Dernier ajout le 17 novembre 2016

Entretien de l’auteur avec le Café pédagogique

[...]
Voilà pour la magie. Mais comment s’exprime-t-elle ?

Pour qu’elle s’exprime, il faut aussi pouvoir travailler dans des groupes où les profils sont variés, au contraire de ghettos. J’ai eu la chance de travailler dans des REP plutôt « mixtes ».

J’ai cherché, dans le livre, à ne jamais idéaliser. Nous connaissons des moments de grande fatigue, de grande détresse, et nous sommes parfois déprimés, c’est vrai.
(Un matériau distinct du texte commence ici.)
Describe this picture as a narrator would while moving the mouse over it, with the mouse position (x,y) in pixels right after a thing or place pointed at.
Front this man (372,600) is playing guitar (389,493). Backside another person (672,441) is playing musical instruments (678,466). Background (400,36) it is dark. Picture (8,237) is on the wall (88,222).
Ce que j’essaie de dire c’est que les satisfactions intenses, les joies, les émotions et, donc, la beauté du métier, viendront de la salle de classe et de l’enfance.

[...]
Pensez-vous que les parents devraient avoir plus de pouvoir dans l’école, et si oui en quels domaines ?

J’y vois un signe de la transformation de l’école en centre de prestations de services. Si l’école n’est plus qu’un prestataire comme un autre, il est inévitable qu’elle soit évaluée – et critiquée – sur des paramètres superficiels, mais visibles, de ce service, du programme des animations et des sorties scolaires au menu de la cantine et à la propreté de la vaisselle. En gros, on confond l’école et le centre de loisirs, encore plus depuis les nouveaux rythmes scolaires. A l’occasion de ce débat, ou à chaque publication des dates des vacances, bien que toutes les parties n’aient à la bouche que « l’intérêt de l’élève », on voit bien que ce sont des contraintes extérieures à l’école, et d’abord économiques, qui sont prioritaires.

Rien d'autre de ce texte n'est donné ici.